I think this is the relevant configuration information (comments removed):
include /etc/ldap/schema/core.schema
include /etc/ldap/schema/cosine.schema
include /etc/ldap/schema/nis.schema
include /etc/ldap/schema/inetorgperson.schema
pidfile /var/run/slapd/slapd.pid
argsfile /var/run/slapd/slapd.args
loglevel 0
modulepath /usr/lib/ldap
moduleload back_bdb
moduleload back_ldap
sizelimit 500
tool-threads 1
backend bdb
checkpoint 512 30
database ldap
lastmod off
uri "ldap://server.domain.com"
map attribute uid sAMAccountName
map attribute cn name
map attribute mail userPrincipalName
map objectclass account user
map attribute *
idassert-bind bindmethod=simple
binddn="cn=<USER>,ou=<CONTAINER>,dc=domain,dc=com"
credentials="<password>"
method=self
chase-referrals yes
database bdb
suffix "dc=domain,dc=com"
rootdn "cn=<USER>,ou=<CONTAINER>,dc=domain,dc=com"
directory "/var/lib/ldap"
dbconfig set_cachesize 0 2097152 0
dbconfig set_lk_max_objects 1500
dbconfig set_lk_max_locks 1500
dbconfig set_lk_max_lockers 1500
index objectClass eq
lastmod on
access to attrs=userPassword,shadowLastChange
by dn="cn=admin,dc=ftbco,dc=ftn,dc=com" write
by anonymous auth
by self write
by * none
access to dn.base="" by * read
access to *
by dn="cn=admin,dc=ftbco,dc=ftn,dc=com" write
by * read
Running this with: slapd -g openldap -u openldap -d 16383
Give a few errors such as:
line 44 (checkpoint 512 30)
/etc/ldap/slapd.conf: line 44: unknown directive <checkpoint> inside
backend database definition (ignored).
and
/etc/ldap/slapd.conf: line 51: rewrite/remap capabilities have been
moved to the "rwm" overlay; see slapo-rwm(5) for details (hint: add
"overlay rwm" and prefix all directives with "rwm-").

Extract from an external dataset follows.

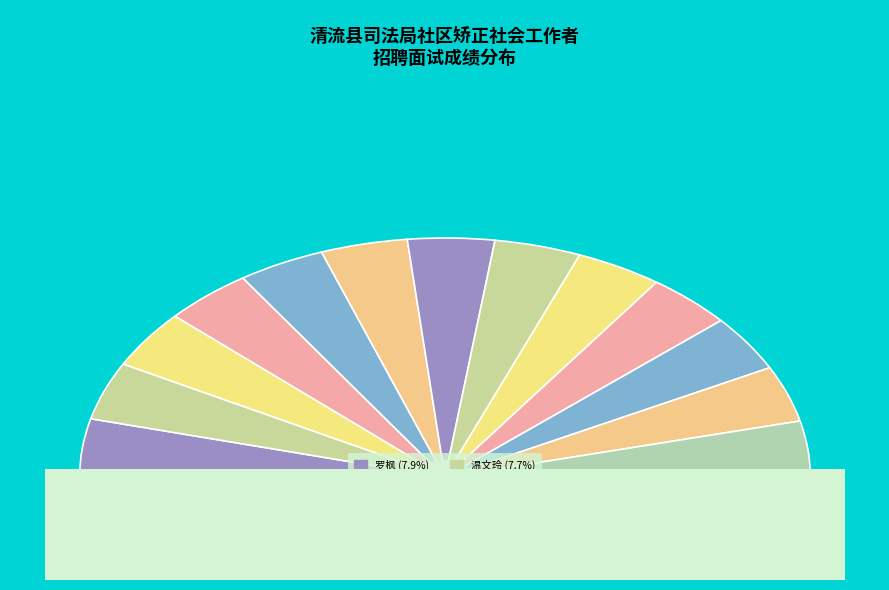

What is the change in value from 罗枫 to 袁凤玫?

-0.8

Adding the requested overlay line and changing the map to rwm-map
doesn't help. I may be adding it in the wrong place.
I always get:
line 31 (overlay rwm)
overlay "rwm" not found
/etc/ldap/slapd.conf: line 31: <overlay> handler exited with 1!
with the line number obviously different for the different places I've tried it.

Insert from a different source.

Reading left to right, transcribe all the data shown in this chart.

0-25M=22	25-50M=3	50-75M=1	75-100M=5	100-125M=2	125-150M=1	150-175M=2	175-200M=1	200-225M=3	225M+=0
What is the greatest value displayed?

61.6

Yet, the rwm files are right where they should be:
root@ebizsrvb:/etc/ldap# ls -l /usr/lib/ldap/rwm*
lrwxrwxrwx 1 root root 17 2007-04-16 12:18
/usr/lib/ldap/rwm-2.3.so.0 -> rwm-2.3.so.0.2.18
-rw-r--r-- 1 root root 33020 2007-03-08 23:45 /usr/lib/ldap/rwm-2.3.so.0.2.18
-rw-r--r-- 1 root root 891 2007-03-08 23:45 /usr/lib/ldap/rwm.la
lrwxrwxrwx 1 root root 17 2007-04-16 12:18 /usr/lib/ldap/rwm.so ->
rwm-2.3.so.0.2.18
Please tell me what simple step I am messing up?
Thank you!
-Jason
--
NOTICE: This email is being sent in clear-text across the public
Internet. Therefore, any attempts to include unenforceable legalese
restrictions are ridiculous and pointless. If you can read this,
consider yourself authorized (whether I like it or not).